Representation ring of the symmetric group $S_n$ in the limit as $n \to \infty$ Let $S_n$ denote the symmetric group on $n$-letters and let $\mathrm{Rep}(S_n)$ denote its representation ring. For every $n$ restriction along the inclusion $S_{n-1} \to S_n$ induces a ring homomorphism $\mathrm{Res}^{S_n}_{S_{n-1}} :\mathrm{Rep}(S_n) \to \mathrm{Rep}(S_{n-1
})$. Considering these together we get a diagram of the following form
$$\dots \to  \mathrm{Rep}(S_n) \to \mathrm{Rep}(S_{n-1
}) \to \dots \to \mathrm{Rep}(S_2) \to \mathrm{Rep}(S_1) \simeq \mathbb{Z}$$

Question: Is there a generators and relations description of the limit $\underset{n }{\varprojlim} \,\mathrm{Rep}(S_n)$ as ring?

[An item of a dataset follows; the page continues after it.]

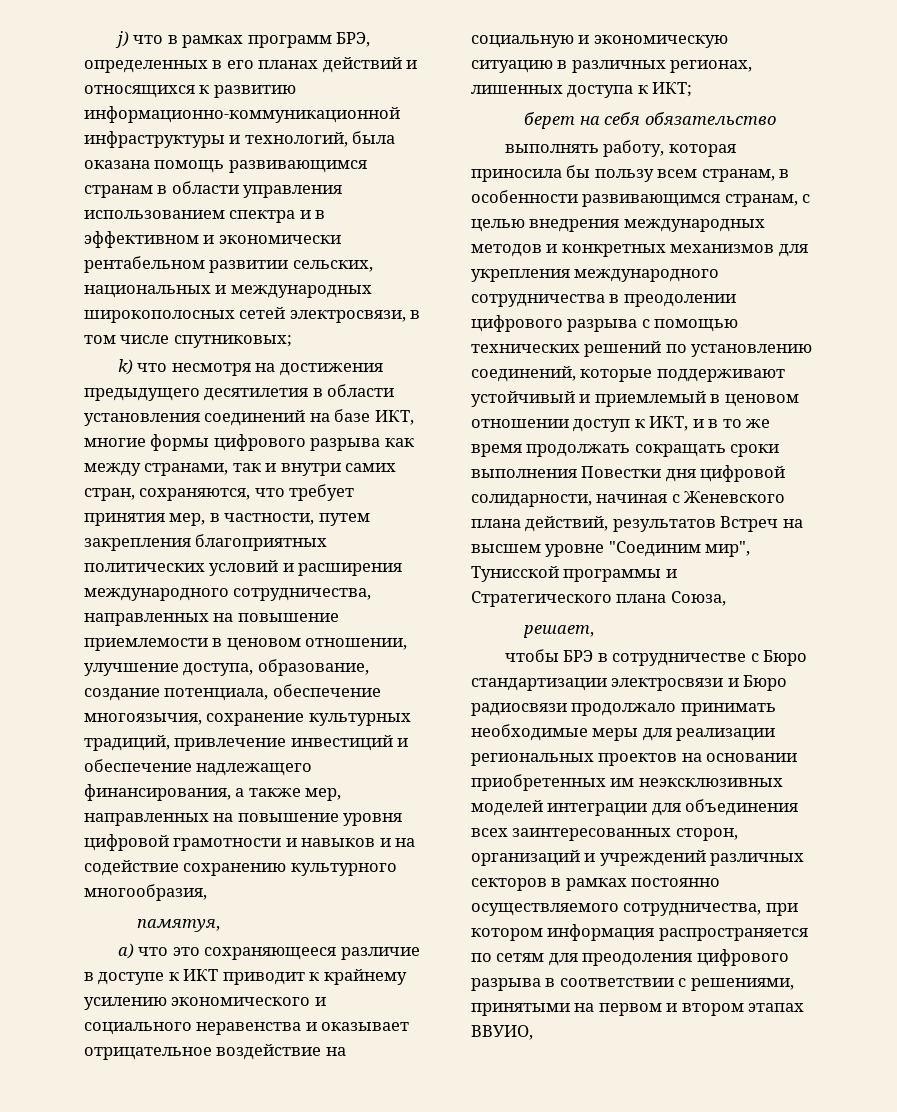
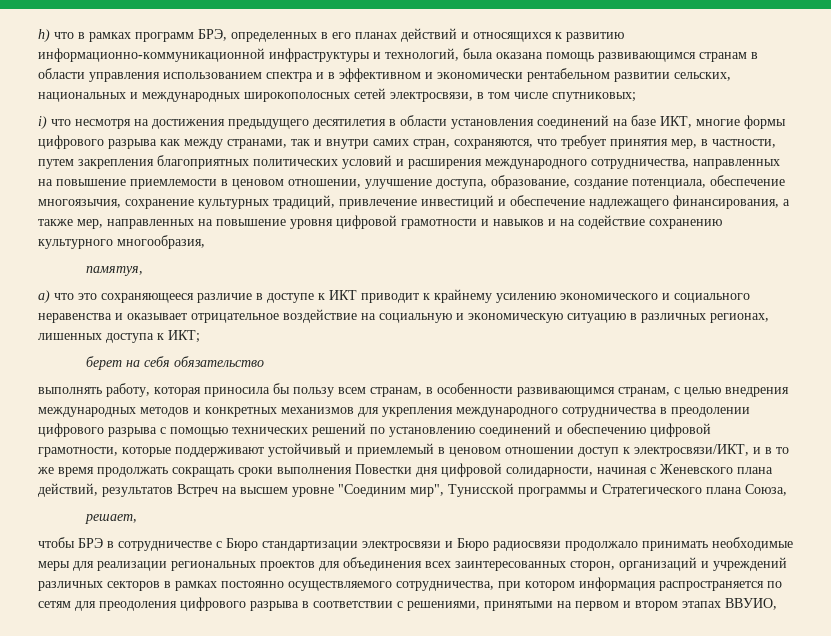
[114,31,129,48] j) -> [38,29,50,42] h)
[117,359,133,375] k) -> [38,116,47,129] i)
[471,366,576,382] соединений, -> [479,423,711,437] [38,447,118,457] соединений и обеспечению цифровой грамотности,
[649,416,689,431] ИКТ, -> [634,444,749,457] электросвязи/ИКТ,
[681,753,798,762] [471,774,783,791] [471,800,648,816] на основании приобретенных им неэксклюзивных моделей интеграции -> (315, 566) none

Edit: Will Sawin has pointed out in the comments that the limit, must have uncountably many generators in any presentation. Let me slightly modify the question in the hopes of making it more answerable.
Lets consider instead of $\mathrm{Rep}(S_n)$ its completion with respect to the augmentation ideal $\widehat{\mathrm{Rep}}(S_n):=\varprojlim_m \mathrm{Rep}(S_n)/I^m$ where $I:= \ker(\dim : \mathrm{Rep}(S_n) \to \mathbb{Z})$. We still have a tower as above and we can ask the following variation.

Question: Is there an explicit countable presentation of the limit $\underset{n }{\varprojlim} \,\widehat{\mathrm{Rep}}(S_n)$ in some suitable category of complete topological rings?

 A: It follows from Hooks generate the representation ring of the symmetric group by Ivan Marin that $\operatorname{Rep}(S_n)$ is generated, and thus the inverse limit is topologically generated, by the elements $$x_k = \sum_{i=0}^k (-1)^i  \binom{n+i -2}{i}\wedge^{k-i} (\operatorname{std} )  $$
So the ring is some kind of completion of $\mathbb Z[x_1,x_2,\dots ]$.
Moreover, the augmentation ideal of this ring is profinite, since the augmentation ideal of $\operatorname{Rep}(S_n)$ modulo any power of the augmentation ideal of $\operatorname{Rep}(S_n)$ is finite.
So the simplest guess is that it is obtained from $\mathbb Z[x_1, x_2,\dots]$ by the inverse limit over all ideals which are finite-index subgroups of the "augmentation ideal" $(x_1,x_2,\dots)$.
However, this is not correct, because the sign representation is an element of the inverse limit which squares to $1$ but is nontrivial modulo $I^2$ for all $n$. However, the completion of $\mathbb Z[x_1,x_2,\dots]$ along all ideals which are finite-index subgroups of $(x_1,x_2,\dots)$ does not contain a nontrivial element which squares to $1$.
A first step to understand this completion would be to understand it modulo $I^2$. In other words, what is the inverse limit over $n$ of $I_n /I_n^2$, where $I_n$ is the augmentation ideal in the representation ring of $\operatorname{Rep}(S_n)$? This is some kind of countably-topologically-generated profinite abelian group, but which one?

As an alternate, more well-behaved ring, I propose to restrict attention to representations whose norms have at most polynomial growth in $n$, where the norm of a class $\alpha$ is $$\min\left\{ \dim V + \dim W \mid V, W \textrm{ representations of }S_n, [V]-[W]=\alpha \right\} .$$ I expect that this restriction of the inverse limit is a polynomial ring in the $x_k$ plus one more generator, the sign representation, that squares to one, but I haven't checked this.